Fritz Winter. documenta-Künstler der ersten Stunde

Die Ausstellung zeigt Winters künstlerischen Weg und seine vielfältigen Verbindungen mit der documenta-Stadt Kassel anhand von rund 90 Kunstwerken aus Malerei, Grafik und Bildwirkerei.

Fritz Winter, der große Abstrakte, kommt nach Kassel

Auf der ersten documenta-Ausstellung 1955 hatte Fritz Winter einen fulminanten Auftritt. Mit seinem sechs Meter breiten Gemälde „Komposition vor Blau und Gelb“ wurde der ehemalige Bauhausschüler als einer der wichtigsten Vertreter der abstrakten Malerei inszeniert.

kultur & co: Fritz Winter: documenta-Künstler der ersten Stunde

Vom 20. Oktober 2023 bis 28. Januar 2024

Der 1905 geborene und 1976 verstorbene Künstler hatte das Werk gemeinsam mit dem documenta-Gründer Arnold Bode als zentrale Rauminstallation für den Malereisaal im Museum Fridericianum vorgesehen. Dort hing es gegenüber „Picassos Mädchen vor einem Spiegel“. So wurde, zehn Jahre nach Kriegsende, der Anschluss der westdeutschen Malerei an die internationale Kunstentwicklung geltend gemacht. Heute gilt dieses erste situativ für eine documenta konzipierte Kunstwerk als Ikone. Hessen Kassel Heritage konnte das Werk erwerben, welches jetzt das Herzstück der Ausstellung in der Neuen Galerie bildet.


Gelber Klang; 1950

Vom Bauhaus zur documenta

Winters Lebensweg steht exemplarisch für die zweite Generation abstrakter Maler.
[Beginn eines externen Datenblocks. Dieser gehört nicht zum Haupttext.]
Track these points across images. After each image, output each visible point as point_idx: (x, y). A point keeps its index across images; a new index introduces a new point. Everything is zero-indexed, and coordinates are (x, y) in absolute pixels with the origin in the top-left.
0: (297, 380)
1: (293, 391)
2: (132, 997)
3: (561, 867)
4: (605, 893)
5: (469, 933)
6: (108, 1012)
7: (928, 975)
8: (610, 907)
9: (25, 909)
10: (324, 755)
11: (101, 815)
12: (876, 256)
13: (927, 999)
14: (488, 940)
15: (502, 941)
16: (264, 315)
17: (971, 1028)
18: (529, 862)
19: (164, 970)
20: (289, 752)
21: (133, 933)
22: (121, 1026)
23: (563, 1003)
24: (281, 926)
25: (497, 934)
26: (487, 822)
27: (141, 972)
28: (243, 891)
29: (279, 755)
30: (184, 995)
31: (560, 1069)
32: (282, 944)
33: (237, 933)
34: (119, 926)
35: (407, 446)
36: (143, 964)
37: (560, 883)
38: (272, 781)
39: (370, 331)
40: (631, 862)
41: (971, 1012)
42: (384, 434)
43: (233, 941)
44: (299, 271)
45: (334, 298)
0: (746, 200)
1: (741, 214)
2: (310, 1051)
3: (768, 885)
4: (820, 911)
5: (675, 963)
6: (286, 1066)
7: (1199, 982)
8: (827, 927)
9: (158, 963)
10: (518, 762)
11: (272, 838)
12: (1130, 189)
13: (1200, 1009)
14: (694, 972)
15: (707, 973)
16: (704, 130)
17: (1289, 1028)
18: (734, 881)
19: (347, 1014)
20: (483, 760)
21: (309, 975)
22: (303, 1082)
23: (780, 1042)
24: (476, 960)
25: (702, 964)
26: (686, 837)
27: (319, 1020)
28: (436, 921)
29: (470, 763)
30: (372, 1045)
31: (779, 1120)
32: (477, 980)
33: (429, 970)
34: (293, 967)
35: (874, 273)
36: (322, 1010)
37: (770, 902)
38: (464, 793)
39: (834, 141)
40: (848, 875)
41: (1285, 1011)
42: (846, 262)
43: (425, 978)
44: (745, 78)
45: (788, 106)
Geboren in eine westfälische Bergarbeiterfamilie, machte er eine Ausbildung zum Grubenelektriker, bevor er 1927 ans Bauhaus in Dessau ging. Ab 1933 fand er in Deutschland keine Ausstellungsmöglichkeit mehr.

Nach dem Krieg gehörte er zu den Gründungsmitgliedern der Gruppe der Gegenstandslosen, später ZEN 49, die für eine künstlerische und moralische Erneuerung eintrat. So wurde er zur Mittlerfigur zwischen den Kunstschaffenden der Vor- und Zwischenkriegsmoderne wie seinen Lehrern Wassily Kandinsky oder Paul Klee und der jüngeren Generation informeller Malerinnen und Maler. Mit Fritz Winter gilt es, einen zentralen Protagonisten der frühen documenta-Geschichte wiederzuentdecken – und einen Maler, der die Sprache der gegenstandslosen Kunst in Deutschland seit den 1920er-Jahren maßgeblich erweitert hat.

Weite Horizontalen; 1964

Galionsfigur der deutschen Nachkriegskunst

Am 1. Mai 1955 trat Winter eine Professur an der fortschrittlichen Werkakademie in Kassel an, wo er bis 1970 lehrte. In den folgenden Jahren arbeitete er eng mit Bode zusammen und war zunehmend in die Entscheidungs- und Organisationsstrukturen der Großausstellung eingebunden.

Hessen Kassel Heritage rekonstruiert in der Neuen Galerie auf Initiative der Fritz-Winter-Stiftung und der Bayerischen Staatsgemäldesammlungen die zentralen Beiträge des Künstlers zu den ersten drei documenta-Ausstellungen 1955, 1959 und 1964.